California is experiencing an extremely serious fire season. She told me about 850 horses ending up at a fairground facility after owners turned them loose to escape the fire. Very few of them had any identifying information. As part of my research into this situation, I read several articles about microchipping horses. I am a small animal veterinarian who is quite familiar with microchipping dogs and cats. However, I found I had some questions about how this might work (or not work) in horses.

Potential applications for a microchip

This article, written by a veterinarian, made the most sense to me in terms of how microchipping could be a significant asset to the equine community. A stallion owner can be confident that his stallion is covering the agreed-upon mare. When you enter your horse in a show, you can prove you are riding the horse you entered. If someone steals your horse, you have concrete proof of ownership. But what about microchips as a method of recovery in a catastrophe like the California wildfires?

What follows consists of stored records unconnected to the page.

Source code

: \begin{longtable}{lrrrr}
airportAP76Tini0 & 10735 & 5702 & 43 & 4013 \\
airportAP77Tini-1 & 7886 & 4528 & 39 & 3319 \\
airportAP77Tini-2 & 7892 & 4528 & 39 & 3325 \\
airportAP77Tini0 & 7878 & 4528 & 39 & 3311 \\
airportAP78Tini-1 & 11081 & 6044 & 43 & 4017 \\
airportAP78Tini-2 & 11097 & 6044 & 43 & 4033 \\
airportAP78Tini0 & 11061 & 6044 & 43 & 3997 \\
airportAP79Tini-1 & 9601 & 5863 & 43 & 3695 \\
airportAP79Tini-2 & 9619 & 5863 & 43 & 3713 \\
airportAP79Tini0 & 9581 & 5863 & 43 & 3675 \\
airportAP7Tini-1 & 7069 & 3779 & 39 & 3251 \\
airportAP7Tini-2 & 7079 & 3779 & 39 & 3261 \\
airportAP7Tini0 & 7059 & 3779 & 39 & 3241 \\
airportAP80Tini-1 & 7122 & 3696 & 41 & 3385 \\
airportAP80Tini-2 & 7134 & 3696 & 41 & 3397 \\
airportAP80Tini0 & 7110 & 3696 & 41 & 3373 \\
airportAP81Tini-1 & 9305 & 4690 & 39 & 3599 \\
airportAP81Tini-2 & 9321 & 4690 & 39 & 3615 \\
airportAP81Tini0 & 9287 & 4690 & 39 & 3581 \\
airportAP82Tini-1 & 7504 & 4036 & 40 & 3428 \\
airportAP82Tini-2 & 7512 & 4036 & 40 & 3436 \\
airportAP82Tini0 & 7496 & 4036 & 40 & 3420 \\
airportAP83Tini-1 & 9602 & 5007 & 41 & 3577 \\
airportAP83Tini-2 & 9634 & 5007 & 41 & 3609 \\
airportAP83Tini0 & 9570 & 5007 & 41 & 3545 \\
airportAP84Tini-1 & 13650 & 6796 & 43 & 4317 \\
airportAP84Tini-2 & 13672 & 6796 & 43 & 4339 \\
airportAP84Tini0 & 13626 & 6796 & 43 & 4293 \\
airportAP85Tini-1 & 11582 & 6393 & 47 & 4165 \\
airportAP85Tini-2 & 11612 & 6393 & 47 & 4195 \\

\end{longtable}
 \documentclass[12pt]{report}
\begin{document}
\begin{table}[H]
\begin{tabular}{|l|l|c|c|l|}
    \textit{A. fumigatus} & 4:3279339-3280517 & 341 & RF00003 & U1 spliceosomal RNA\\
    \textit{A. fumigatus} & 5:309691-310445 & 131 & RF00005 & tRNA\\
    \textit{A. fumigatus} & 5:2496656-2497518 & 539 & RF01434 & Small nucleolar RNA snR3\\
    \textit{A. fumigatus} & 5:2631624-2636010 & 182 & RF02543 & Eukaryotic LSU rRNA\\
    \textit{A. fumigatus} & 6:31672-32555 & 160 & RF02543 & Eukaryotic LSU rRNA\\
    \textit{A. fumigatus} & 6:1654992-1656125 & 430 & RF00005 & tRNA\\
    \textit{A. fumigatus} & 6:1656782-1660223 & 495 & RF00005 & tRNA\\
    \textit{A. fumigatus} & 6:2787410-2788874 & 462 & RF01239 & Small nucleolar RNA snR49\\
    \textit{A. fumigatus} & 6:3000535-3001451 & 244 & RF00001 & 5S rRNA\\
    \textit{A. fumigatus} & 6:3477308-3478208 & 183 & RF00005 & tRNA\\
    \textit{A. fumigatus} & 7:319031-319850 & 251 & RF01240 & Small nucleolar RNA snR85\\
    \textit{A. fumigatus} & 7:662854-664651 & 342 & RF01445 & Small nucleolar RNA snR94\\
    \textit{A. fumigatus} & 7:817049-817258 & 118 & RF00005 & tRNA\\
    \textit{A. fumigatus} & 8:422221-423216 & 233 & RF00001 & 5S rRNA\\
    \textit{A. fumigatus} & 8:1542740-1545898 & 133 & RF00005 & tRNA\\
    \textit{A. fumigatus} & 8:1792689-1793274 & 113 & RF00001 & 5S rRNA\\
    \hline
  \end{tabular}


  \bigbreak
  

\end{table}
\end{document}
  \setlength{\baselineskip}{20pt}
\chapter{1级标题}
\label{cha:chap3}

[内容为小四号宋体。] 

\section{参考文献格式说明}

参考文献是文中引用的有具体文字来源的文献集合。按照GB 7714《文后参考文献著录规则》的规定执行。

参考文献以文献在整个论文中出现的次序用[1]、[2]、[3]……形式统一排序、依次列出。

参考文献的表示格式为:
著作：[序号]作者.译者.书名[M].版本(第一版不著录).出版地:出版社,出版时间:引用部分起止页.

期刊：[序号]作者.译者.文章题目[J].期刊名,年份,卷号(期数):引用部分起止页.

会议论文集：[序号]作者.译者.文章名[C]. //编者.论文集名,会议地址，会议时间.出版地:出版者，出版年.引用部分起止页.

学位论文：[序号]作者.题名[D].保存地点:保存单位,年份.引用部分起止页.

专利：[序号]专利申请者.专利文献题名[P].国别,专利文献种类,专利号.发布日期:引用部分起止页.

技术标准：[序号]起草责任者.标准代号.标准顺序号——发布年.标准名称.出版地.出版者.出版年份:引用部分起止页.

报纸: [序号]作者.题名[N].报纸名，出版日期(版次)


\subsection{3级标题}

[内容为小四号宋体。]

Even if some of those 850 horses thrown together at a fairground facility had microchips, what would have to occur to ensure a speedy return to their owners? Someone would have to have a scanner, and a newer scanner, as the old ones don’t always read the new chips. If the horse has a chip, the chip number must be recorded. Next, the rescuer must be able to match that horse with the researched, scanned number at a later date. If the number yields information, what if the owner’s information is not current? Does everyone involved in rescuing horses turned loose in a catastrophic situation know that if a chip is present, it can be found on the left side in the nuchal ligament? What if it has migrated and isn’t there anymore?

Apparently, the volunteer staff looking after the horses were doing a great job. The California resident said they were taking impeccable care of their unexpected guests. Furthermore, many people were volunteering to help and donate money. That was all wonderful news…. but the task still remains to match horses and owners. I didn’t create these tags for this purpose. However, I quickly realized that there were many situations where owners might have to release horses to fend for themselves. If I faced that decision, I would most definitely have identifying information woven into their mane or tail.